--- ENTRIES PROVIDED ---

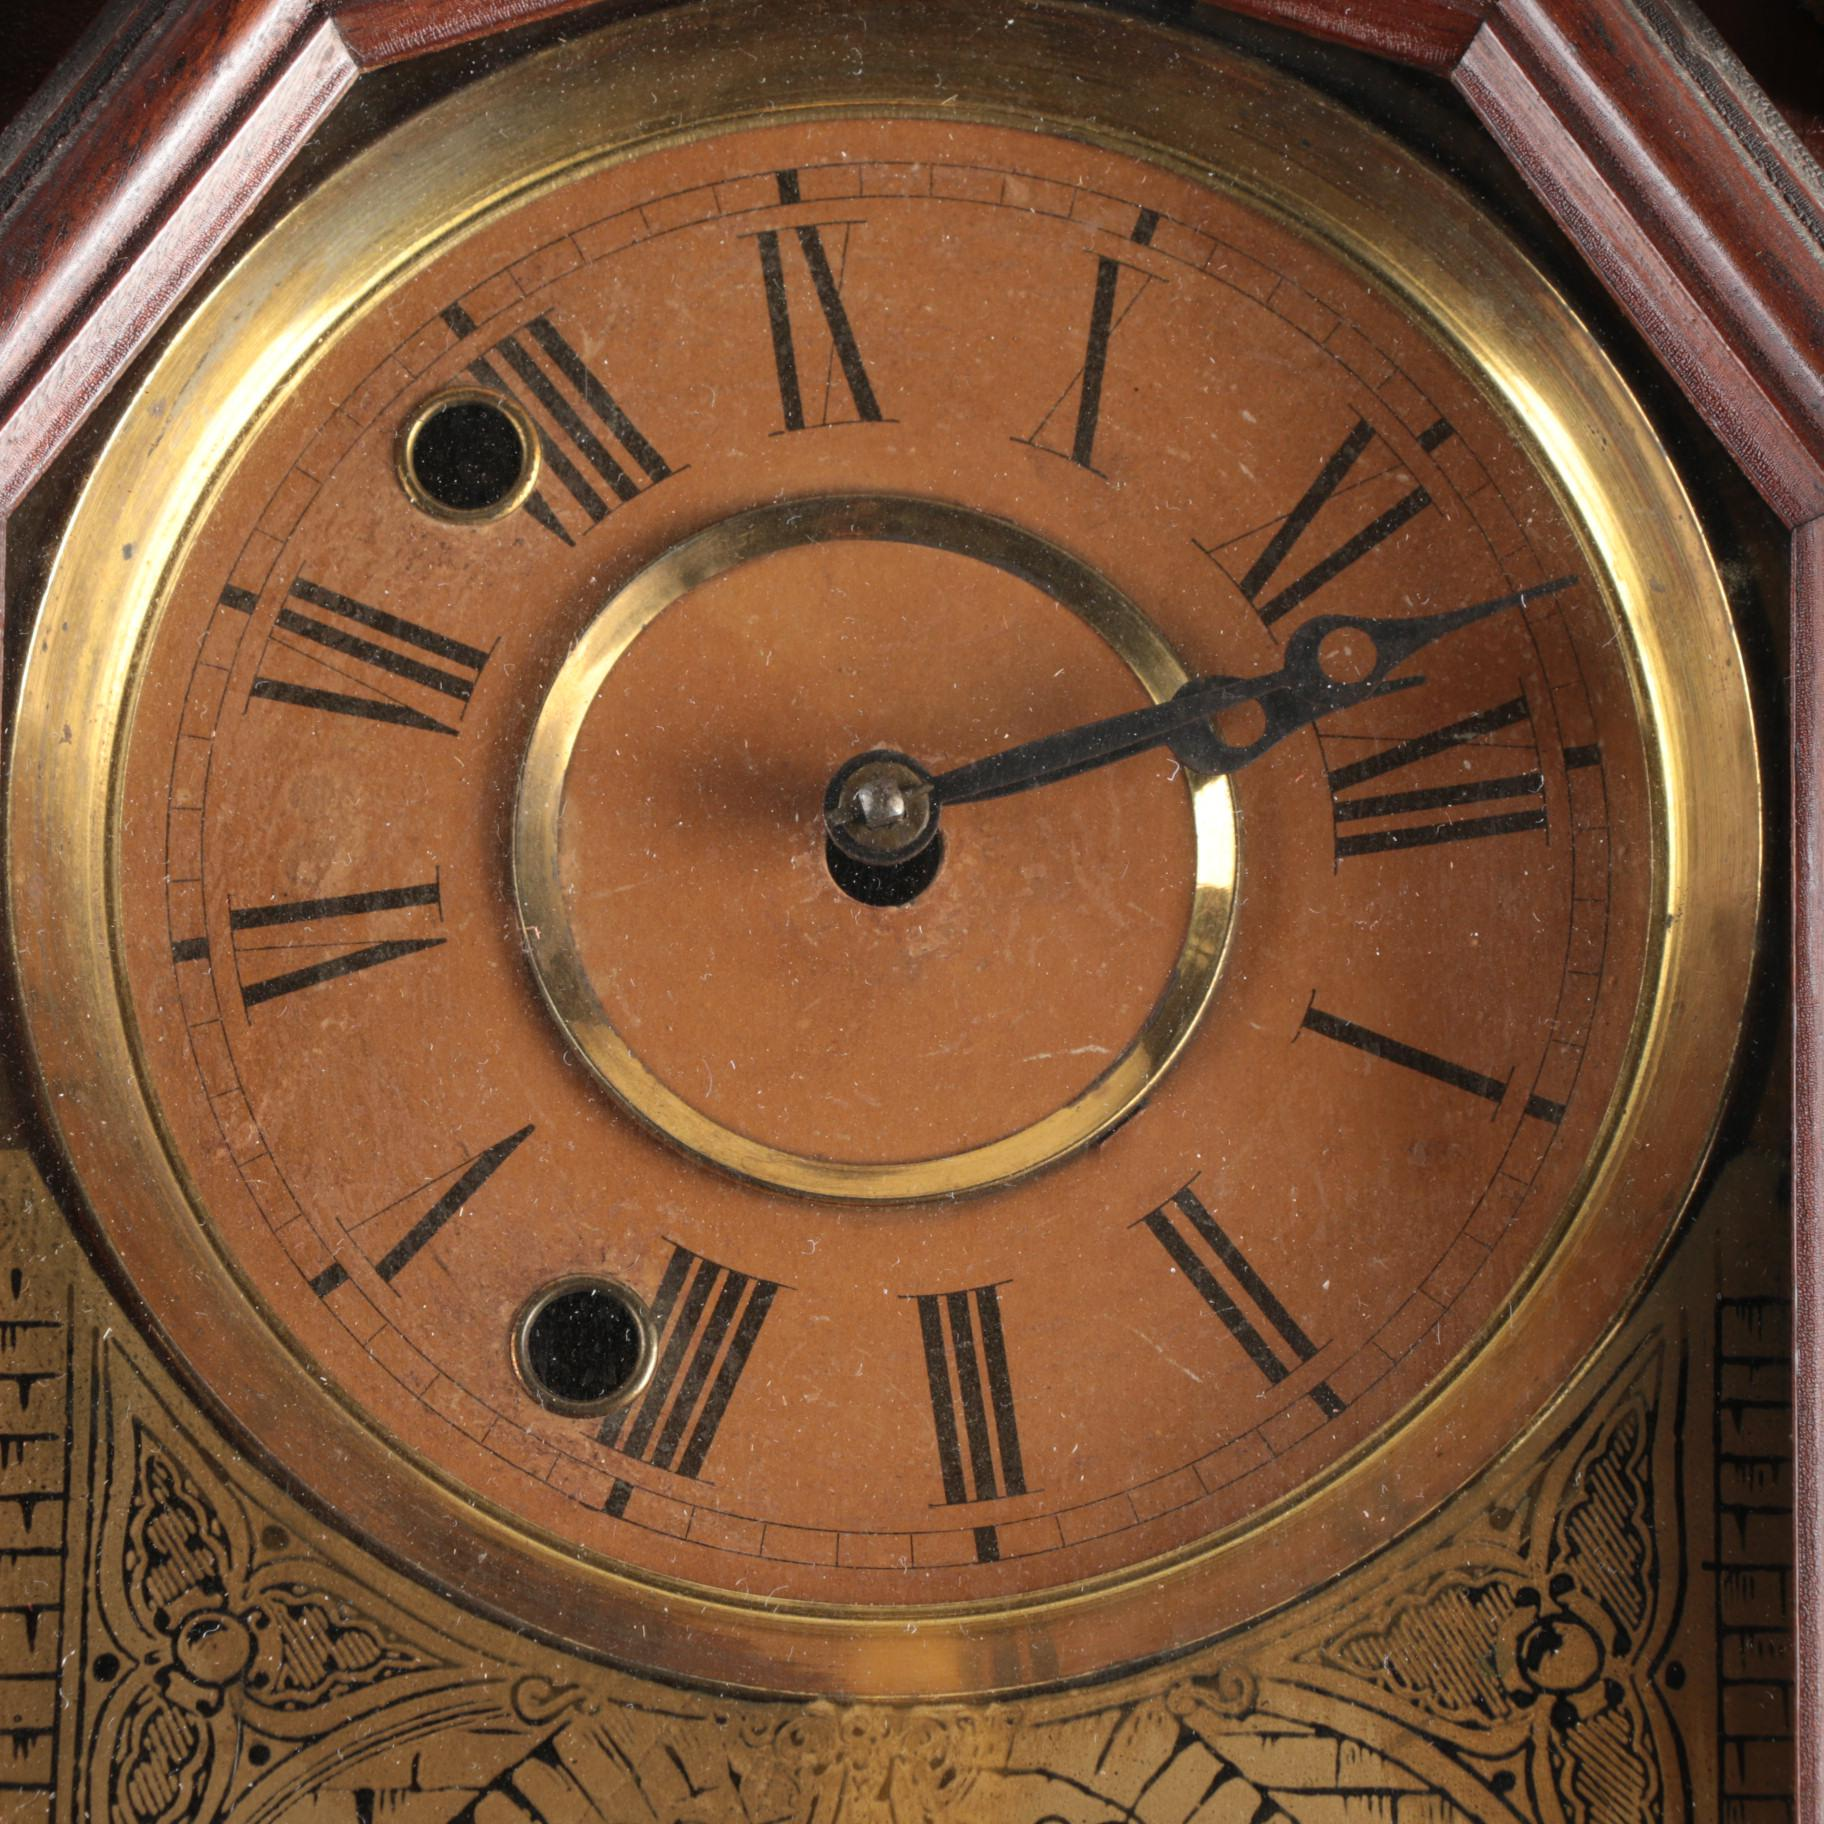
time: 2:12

---
--- ENTRIES PROVIDED ---

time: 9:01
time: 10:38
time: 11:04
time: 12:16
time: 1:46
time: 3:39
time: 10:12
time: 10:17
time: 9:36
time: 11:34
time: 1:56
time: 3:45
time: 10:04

---

### WORK REQUIRED
Echo back the lines that run from the one containing "time: 11:04" through the one containing "time: 10:04", both included.

### IN RESPONSE
time: 11:04
time: 12:16
time: 1:46
time: 3:39
time: 10:12
time: 10:17
time: 9:36
time: 11:34
time: 1:56
time: 3:45
time: 10:04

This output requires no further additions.